And now, the first unrelated random item: In other news, I just realized I have three dishes to cook for each of the next three days and I haven't given a single thought to what I'll be cooking, what ingredients I'll need OR when I'll find even a few minutes to shop for or cook said items. Oh to be one of those much-envied people with an organized brain who thinks of things IN ADVANCE!

Second unrelated random item: Speaking of my failings, while I was traveling last week, I read a delightful book I'd picked up in the discount rack called "Helping Me Help Myself". Oh - it was fun!  The author has the same love-hate (leaning somewhat more heavily toward the "hate/skeptical" side) relationship with over-hyped self-help books, gurus, etc., and yet she subjects herself to a full year of trying to fix her life with the help of 10 different self-help gurus. She's got so many of my "endearing" qualities - disorganized, slightly scatter-brained, not very good with money, inconsistent parenting skills - that I felt like I knew her. At the end of the book, I decided that my resolution would be the OPPOSITE this coming year - NOT subject myself to ANY self-help books and just try to be content with who I am.
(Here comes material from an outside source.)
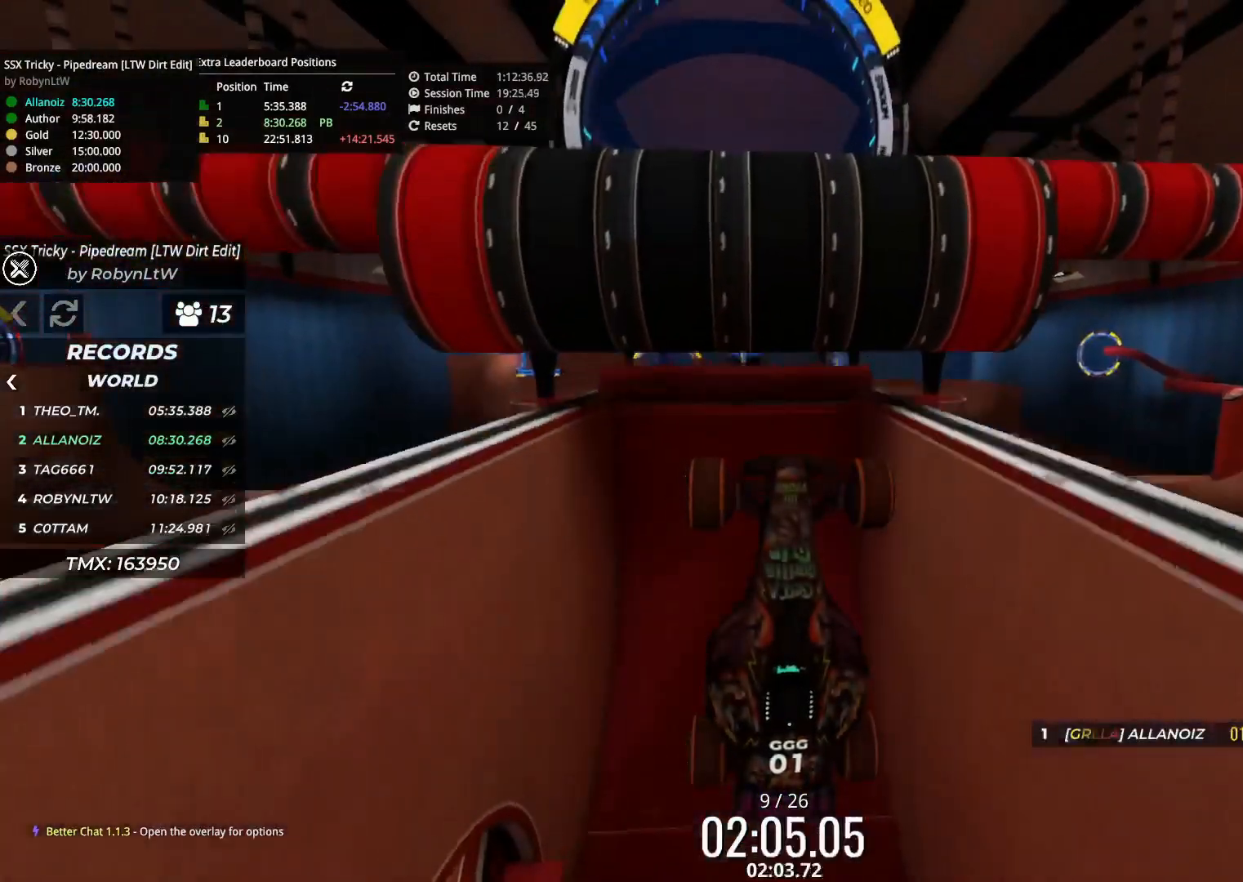
{"keys": ["up"], "events": []}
Third unrelated random item: It's Wishcasting Wednesday over at Jamie's place, and I am wishing for one simple thing - some uninterrupted time in my studio.  I had to duck in there this morning to grab something on the way to work, and it tugged me and cajoled me and tried to hold me in its clutches. The art supplies were calling me, I swear it! Alas, I had to go because there is just too much "stuff" to do.  But next week when I'm on vacation?  Well, I may just have to do what I did when I took summer vacation and spend the mornings in the studio before the rest of the household wakes up.  I don't have any grand plans - I just want to play with paint again!

Fourth unrelated random item: I've signed up for a drawing class at the WAG starting in January. I'm a little disappointed they won't let Nikki take it with me. I was looking forward to learning to draw with my oldest daughter, but you have to be 18 to take the adult class. Perhaps because they'll have nude models?
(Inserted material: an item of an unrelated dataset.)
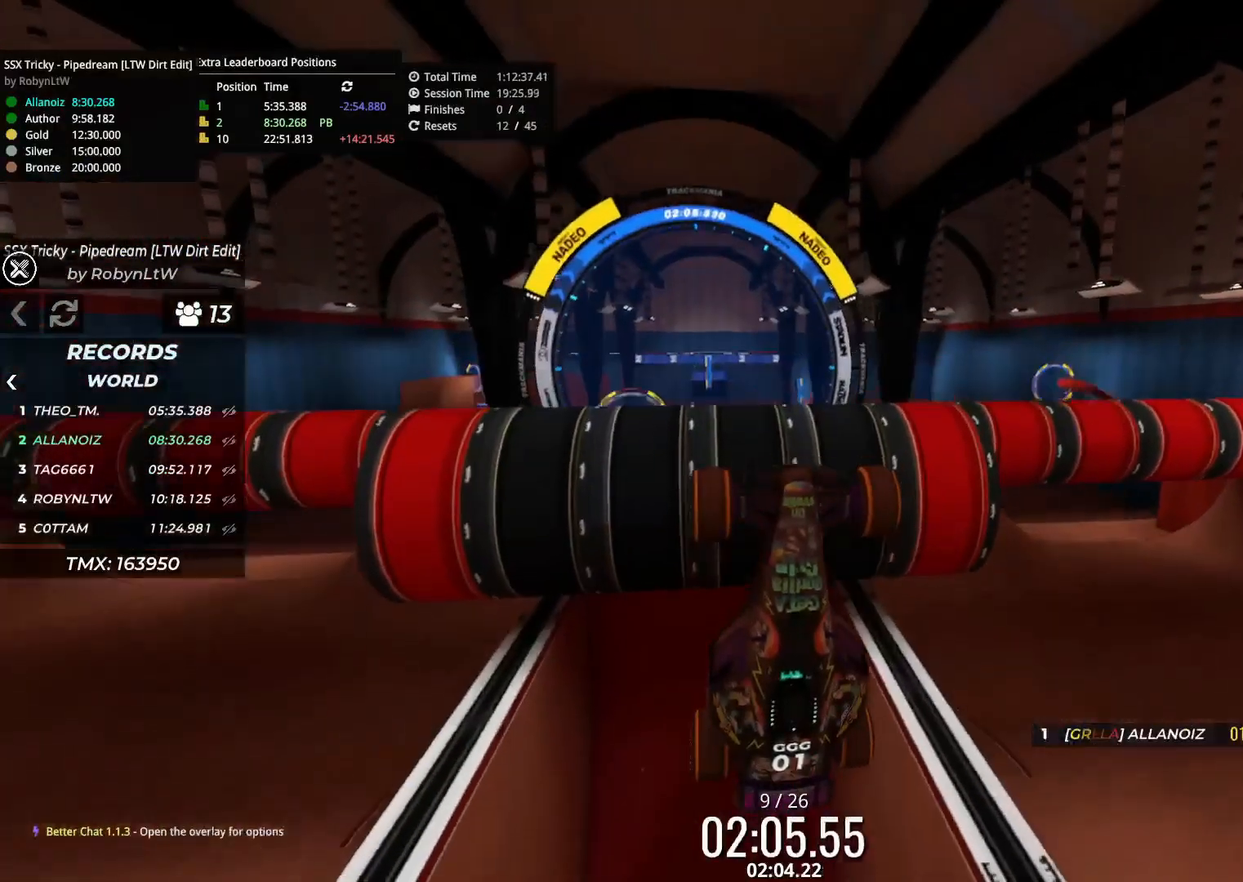
{"keys": ["up"], "events": []}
Fifth unrelated random item: I think it's time to go make myself some tea.

Tuesday, December 22, 2009

Chipping away at it


At first, I hesitated to share this picture from my travels last week, even though it's one of my favourite moments of the trip. Why did I hesitate? Because you can see just how much weight I've gained in the past six months, and... well... ugh. I hate that I've gained weight, but even more, I hate that it matters. Double ugh.

But here it is, none-the-less, because I like it, and it's beautiful, and I'm trying to move past those issues. Really - I am. Look closer at the picture - past the size of my imperfect body, up to my face, and you'll see a tiny smirk on my face. I was so happy in that moment - so full of what gives me pleasure in life.
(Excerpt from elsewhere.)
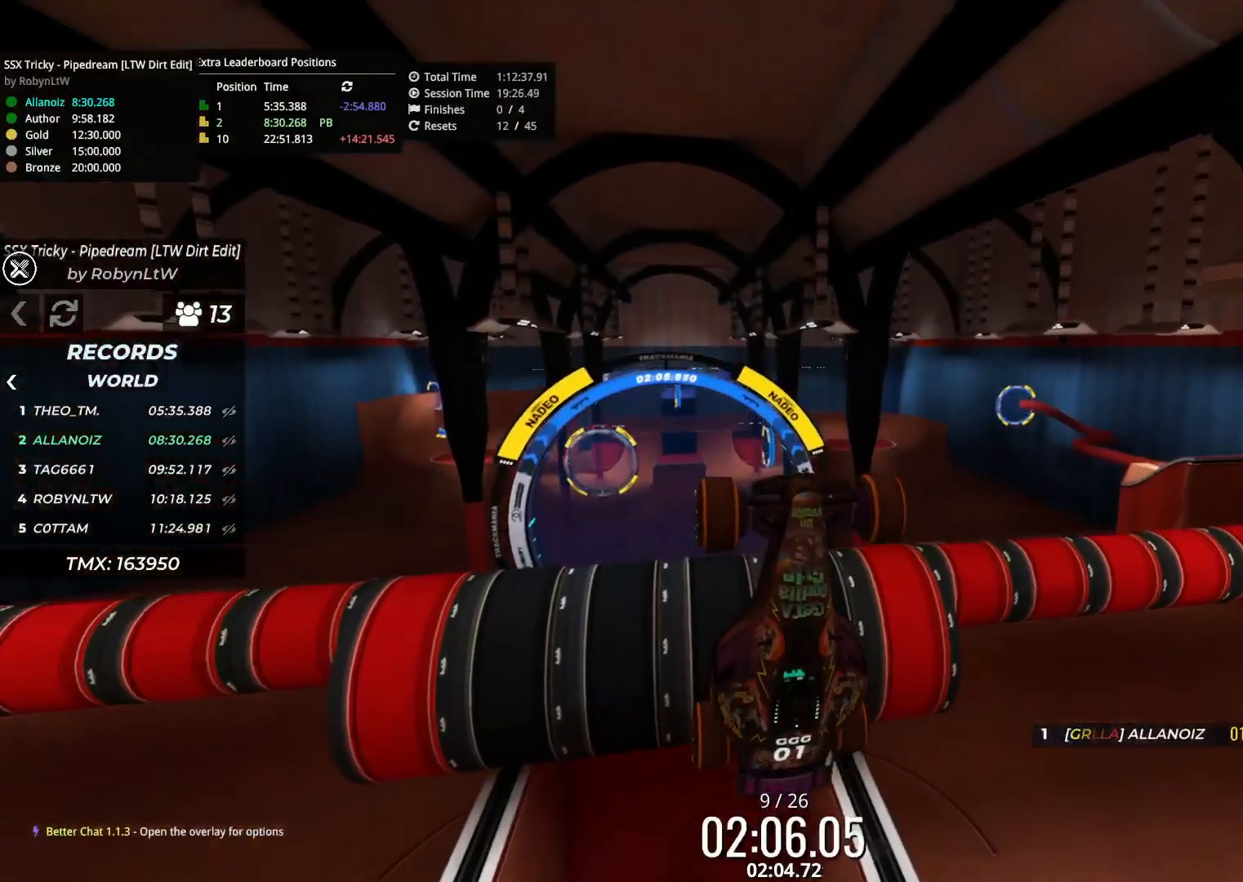
{"keys": ["up"], "events": []}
This post is only partly about the weight thing. More than that, it's about chipping away at things. I was in the magical studio of Regina Coupar and she was teaching my friend and me how to chip away at glass and stone to make tiny sparkly tiles for mosaic art. None of them were symmetrical or perfect, but each piece was just right. Blended together, these imperfect, assymetrical pieces make the most beautiful works of art.

It's what I'm doing in my life too - chipping away at it. Trying to find the beauty at the centre of what looks like rough and ugly rocks. Trying to make the broken pieces into a work of art. Trying to trust the pain of the hammer and anvil. Trying to be brave enough to reveal what I've kept hidden under layers of protective covering.

I'm chipping away at what it means to be an artist too. Breaking off pieces of fear and hesitation. Revealing the shiny bits underneath. Taking chances and making mistakes. Trying new things. Risking failure. Learning from others... but in the end, trusting my own way of seeing and being.

This year has been full of so much "hammer and anvil" work. Chipping away at growth, change, pain, renewal, and fear. 

I am artist and I am art, all wrapped into one imperfect package. I strive to create beauty and trust my own beauty to shine.

Friday, December 18, 2009

There are so many reasons why I don't call myself a "mommy blogger"


About ten years ago, when I was the exhausted and overwhelmed (oh - I could add a LONG list of descriptors to that) mother of two very different toddlers (who knew kids would come with different personalities?), I remember asking a mother in my acquaintance, who had teenagers at the time, if she would consider being a motherhood mentor of sorts, or starting a support group for young moms like me to whom parenting felt like traveling in a foreign country without a guide. She looked at me with a terrified look in her eyes and said something like "that would suggest that I actually think I know what the heck I'm doing! Oh no - I don't feel capable of doing that AT ALL!"

I didn't understand what that was about until years later when I'd been a parent for almost as long as she had. Oh my gosh! She's right! It doesn't get much clearer, does it? Here I am, with nearly 14 years of experience at this, and I still mostly feel like I'm floundering in a dark cave without a flashlight!

So... when Darrah asked me some interview questions about parenting (because she's newly married and dreams of filling her home with the sounds of children some day), I had a similar reaction to the one I received.  What the heck? You actually think I have a CLUE what it takes to be a good parent? Gulp.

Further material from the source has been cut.